In October 2007, the Company negotiated a credit facility, which originally had an expiration date of October 31, 2009 and permitted borrowings up to $15,000. In June 2009, the Company executed a first amendment to its credit agreement. The first amendment, among other changes to the original terms, increased the aggregate amount of funds available to $30,000 subject, with respect to amounts borrowed in excess of $20,000, to certain criteria outlined in the credit agreement. In February 2010, the Company executed a second amendment to its credit agreement. The second amendment, among other changes to the original terms, extended the maturity date to February 12, 2012; added Global Physics Solutions, Inc. as a borrower; added a prepayment penalty equal to 1.0% should the Company voluntarily terminate the facility prior to February 12, 2011; and modified the interest rate on outstanding amounts from either LIBOR plus 2.9% or the bank's prime rate plus 0.47% to either LIBOR plus 2.1% or the bank's prime rate minus 0.28%. Effective October 31, 2010, the Company executed a third amendment to its credit agreement. The third amendment, among other changes, increased the aggregate amount of funds available to the Company to $50,000 subject, with respect to amounts borrowed in excess of $25,000, to a borrowing base test; extended the maturity date to October 31, 2013; modified the manner in which the interest rate on outstanding amounts would be determined; and extended the applicable date of the prepayment penalty such that the penalty would be due if the Company should voluntarily terminate the facility prior to October 31, 2011.

 

The Company must maintain a fixed charge coverage ratio, as calculated pursuant to the terms of the first amendment to the credit agreement, as of the end of each calendar quarter of not less than 1.35 to 1.00, and a funded debt to earnings before interest, taxes and depreciation and amortization ratio less than or equal to 1.5 to 1.00. As of June 30, 2011, the fixed charge coverage ratio and the funded debt to earnings before interest, taxes and depreciation and amortization ratio were approximately 8.1 and 0.4, respectively, and the Company was in compliance with the covenants contained in the credit agreement. The debt is classified as a current liability as the agreement contains a subjective acceleration clause as well as a Company elected arrangement which provides for automatic draws or pay downs on the credit facility on a daily basis after taking into account operating cash needs.
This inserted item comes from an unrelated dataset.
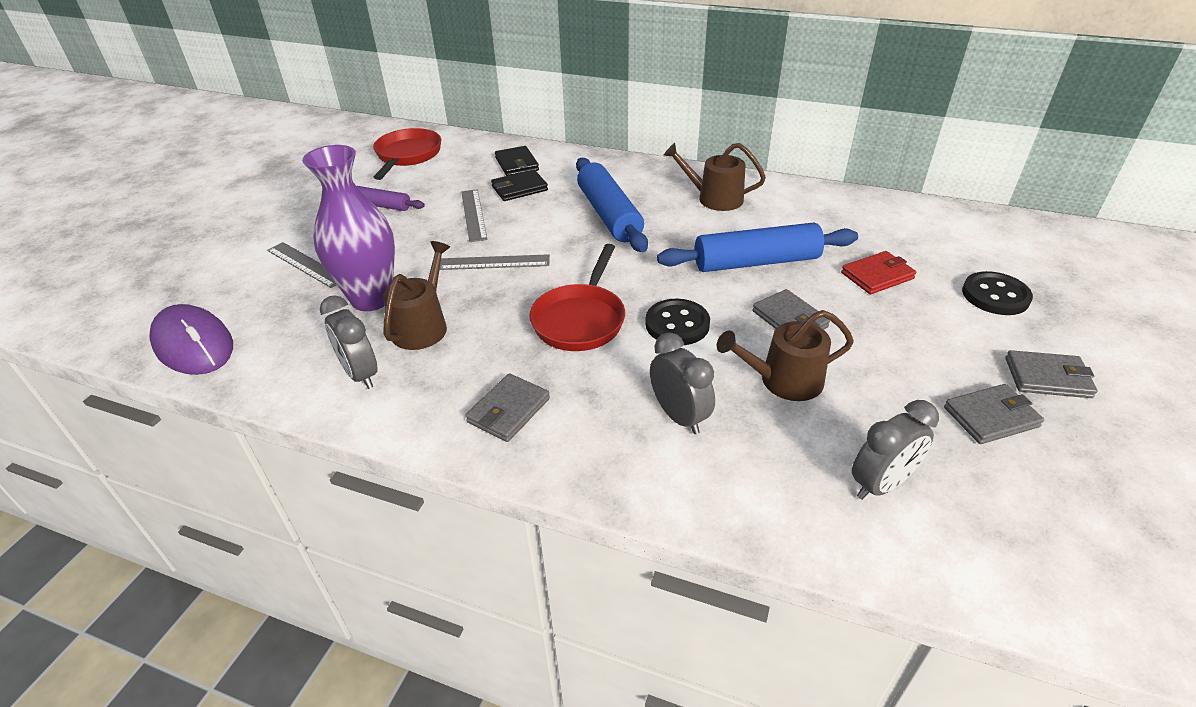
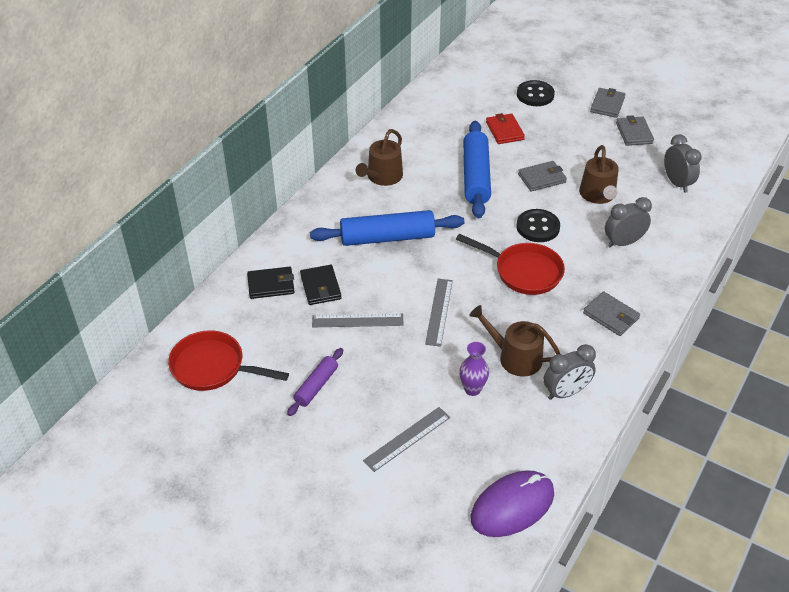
camera: 80 degrees left, 5 degrees up
(371, 299) = (472, 389): purple vase -> purple vase, size x0.49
Based on current business plans and projected operating cash flows, the Company anticipates continued usage of the revolving facility beyond the next twelve months.

 

As of June 30, 2011 and September 30, 2010, the balance outstanding under the Company's credit agreement was $12,884 and $12,504, respectively. Interest expense on the borrowings for the nine months ended June 30, 2011 and 2010 was $325 and $270, respectively. The weighted average interest rate was 2.35% for the first nine months of fiscal 2011. At June 30, 2011 the applicable interest rate was 2.291% per annum.